In order to further investigate the crude extracts and fractions for antibacterial activities, the root extract showed prominent zone of inhibition against the gram positive and gram negative bacterial strains. The highest zones of inhibition (mm) 13.3 ± 2.08 and 14.3 ± 1.53 mm were documented in chloroform fraction against B. atrophaeus and B. subtilis although n-Butanol fraction also showed 14 ± 1 and 12 ± 1 mm zone of inhibition (mm) against the same strains. Similarly ethyl acetate fraction with 12.7 ± 1.53 and 13.7 ± 1.53 mm zone of inhibition (mm) against K. pneumonia and P. aeruginosa strain revealed 11.7 ± 1.53 and 9.7 ± 1.53 mm zone of inhibition against B. atrophaeus and B. subtilis bacterial strains. The aqueous fraction showed 13 ± 1 mm zone of inhibition against B. atrophaeus and 9 ± 1 mm against K. pneumonia while the same fraction showed no activity against P. aeruginosa. Comparatively, the methanolic extract showed average activities against both gram positive and gram negative bacterial strains as compared to the other fractions (Figure 2).

Figure 2

Zone of inhibition of crude methanolic extract and their fractions of E. gerardiana (root) of bacterial strains.

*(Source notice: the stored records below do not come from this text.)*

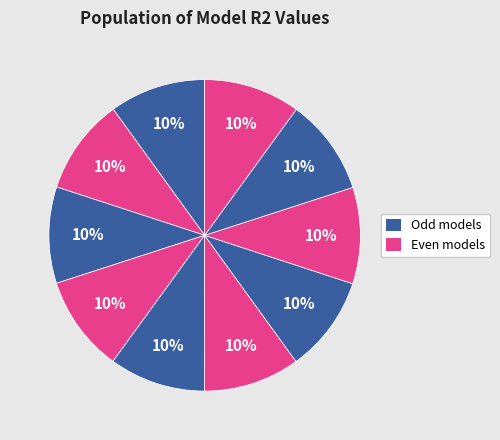

Count the number of slices in the pie.

10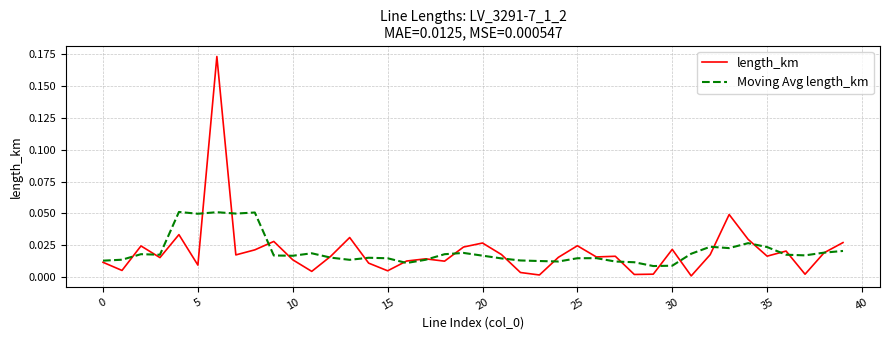

What are all the series names shown in the legend?

length_km, Moving Avg length_km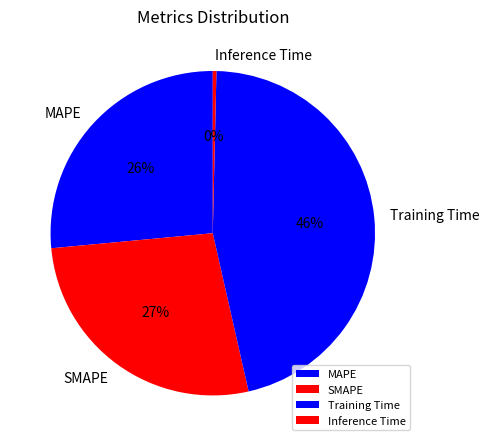

Rank the categories by value from lowest to highest.

Inference Time, MAPE, SMAPE, Training Time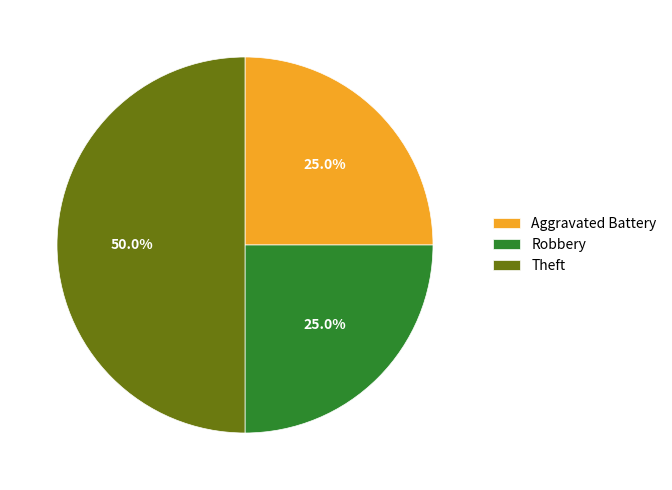

How many segments does this pie chart have?

3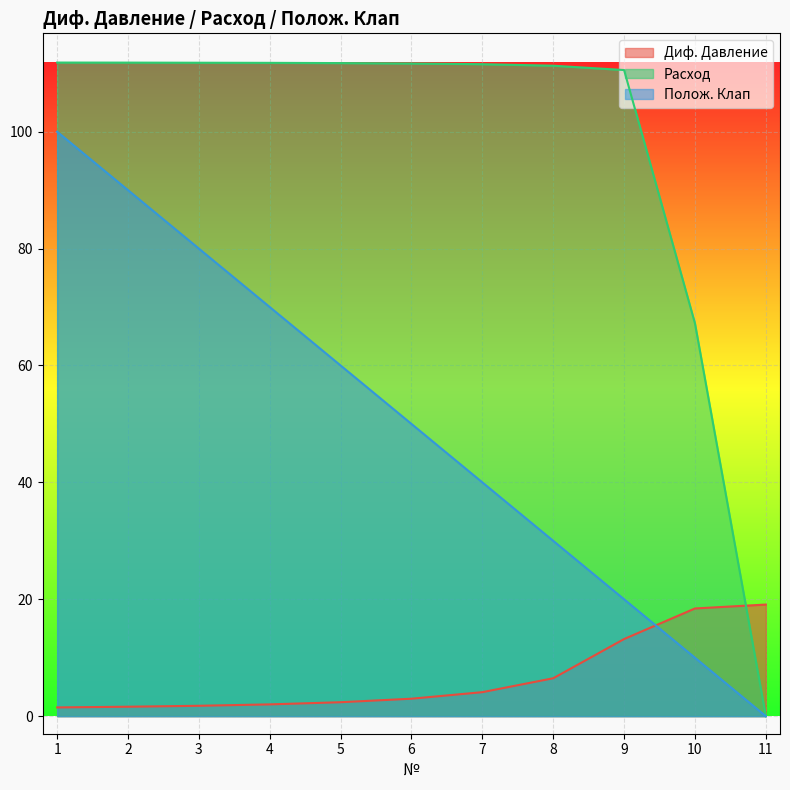

At which category does the chart reach its peak across all series?

1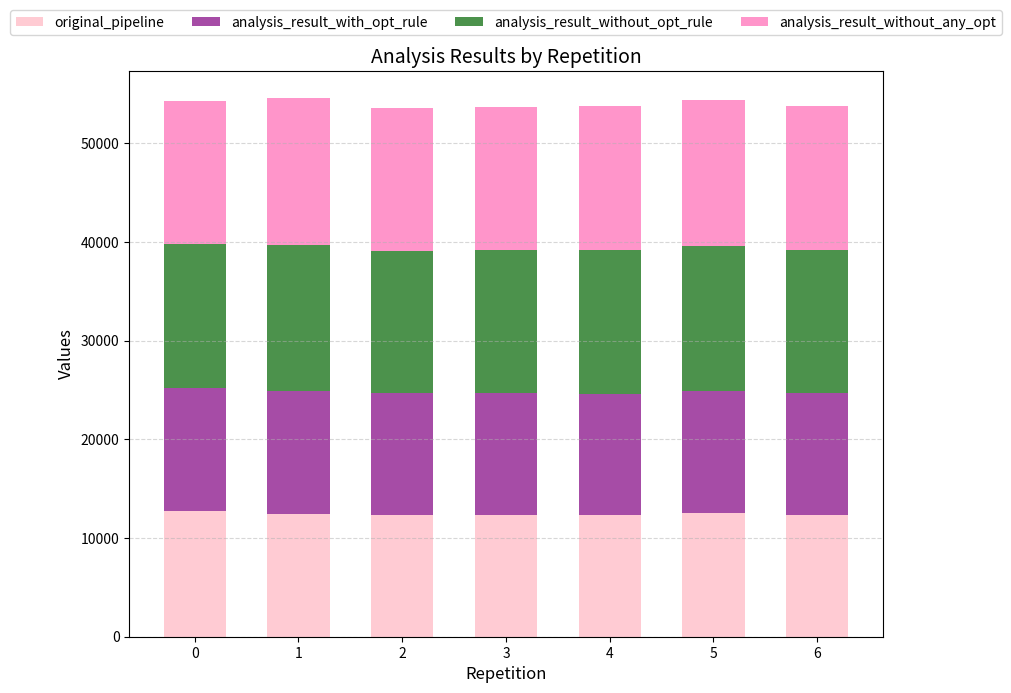

What is the total value across all series at 5?

54403.2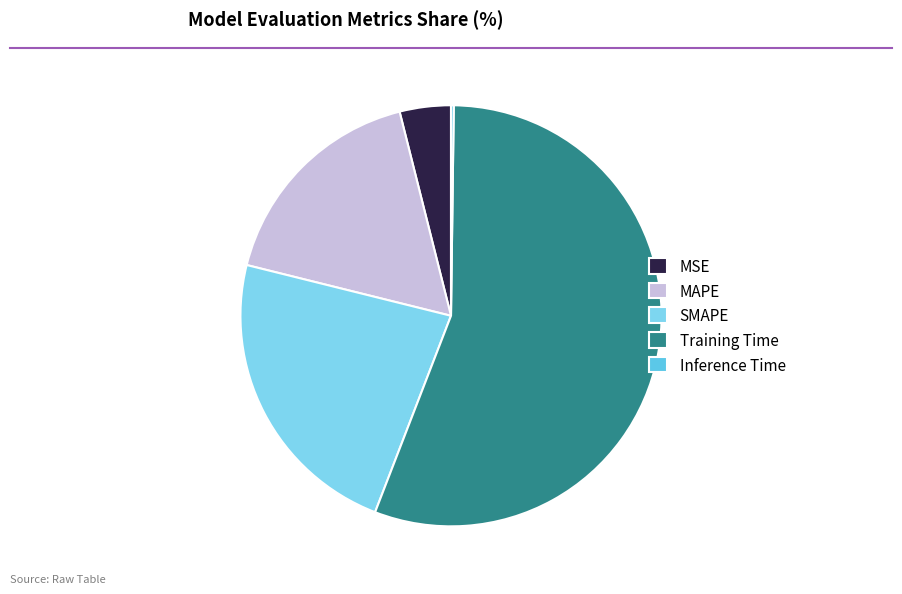

Does any single category account for the majority?

Yes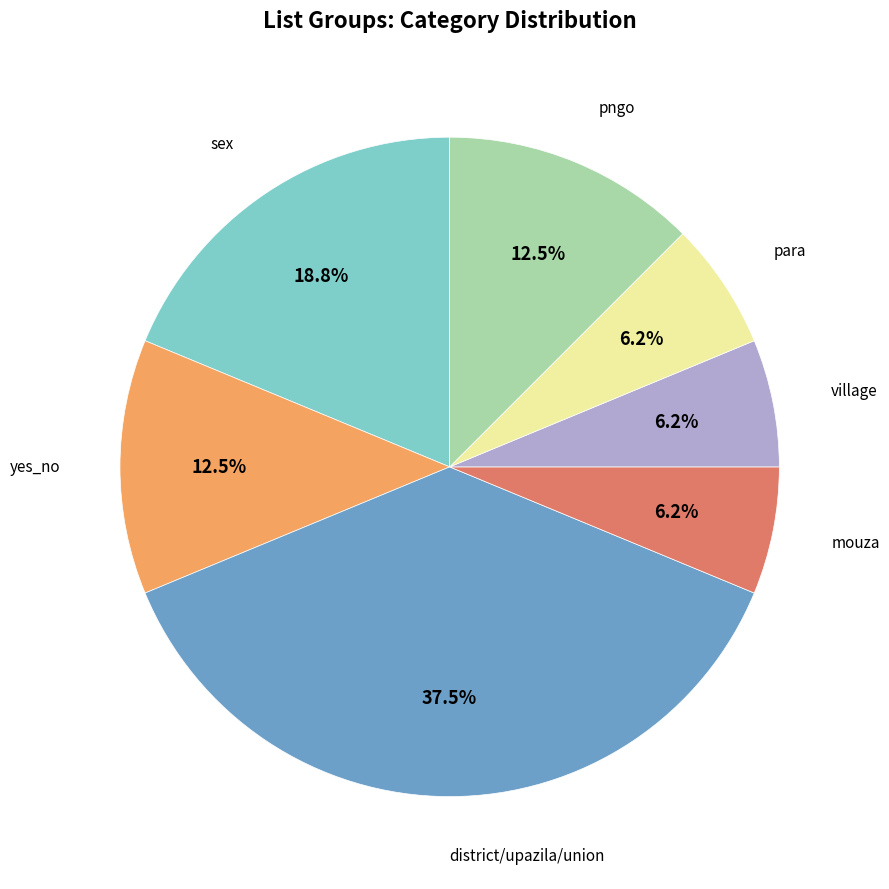

To the nearest percent, what is the average slice percentage?

14%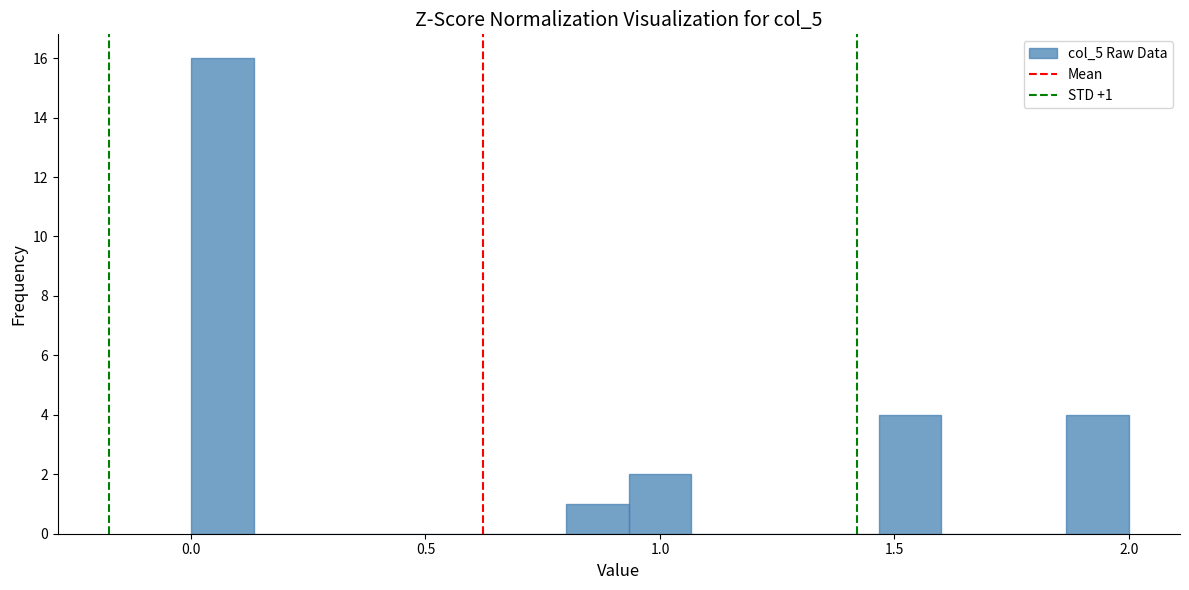

Read against the x-axis, roughly where is the centre of the tallest bar?

0.05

On the other hand, methanolic crude extract of stem showed 13.3 ± 1.53 zone of inhibition against B. atrophaeus, whereas, n-hexane fraction showed the same zone of inhibition against the B. atrophaeus but 12 ± 1, 12.3 ± 0.58 mm against B. atrophaeus and K. pneumonia. Ethyl acetate fraction was more active throughout all fractions against both gram positive and gram negative bacteria 13 ± 1, 12.3 ± 2.08, 12.7 ± 1.53, and 10.3 ± 1 mm. The n-butanol fraction showed the activity 9 ± 1 mm against B. atrophaeus and showed 9.7 ± 1 mm zone of inhibition against P. aeruginosa but no activities were observed against B. subtilis and K. pneumonia. Similarly aqueous extracts showed 9.3 ± 0.58 mm zone of inhibition against B. atrophaeus while they were inactive against the other three bacterial strains, that is, B. subtilis, K. pneumonia, and P. aeruginosa (Figure 3). Plants of the genus ephedra have traditionally been used by indigenous people for a variety of medicinal purposes, including treatment of asthma, hay fever, and common cold [27]. The methanol extract of whole plant E. gerardiana exhibited maximum antibacterial activity against Escherichia coli (2.57 mm) at 15 mg/ml compared with the other two bacterial strains such as Staphylococcus aureus and P. aeruginosa [12]. In comparison, the E. gerardiana (root and stem) showed the highest antibacterial activity against most of chosen microorganisms; in regard to our test it seems that the plant chloroform fraction of root significantly revealed antibacterial potential against B. atrophaeus and B. subtilis (Figure 2). In contrast, the aqueous fraction of stem was found to be inactive against B. subtilis, K. pneumonia, and P. aeruginosa (Figure 3) as compared to the ethanol extract of E. gerardiana (leaf) which also showed prominent zone of inhibition against E. coli, S. aureus, and P. aeruginosa while being inactive against Bacillus subtilis [14]. The current data showed that the root and stem crude extracts of E. gerardiana contain antibacterial compounds.

Figure 3

Zone of inhibition of crude methanolic extract and their fractions of E. gerardiana (stem) of bacterial strains. Key: MeOH: methanol extract; n-Hex: n-Hexane fraction; CHCl3: chloroform fraction; EtOAc: ethyl acetate fraction; n-BuOH: n-butanol fraction; H2O: aqueous fraction; Az: Azithromycin; and Tet: tetracycline).

4. Conclusion

Biological active compound from plant material is mostly dependent on the type of the solvent used in the extraction procedure; in the present study E. gerardiana extract and fraction possess antioxidant and antibacterials activities; this might be helpful in preventing or slowing the progress of various oxidative stresses and against pathogenic bacterial strains. Thus, they could be potential candidates for pharmaceutical drugs industries. Further investigation on the isolation and identification of antioxidant and antibacterial component in the plant may lead to chemical entities with potential for clinical use.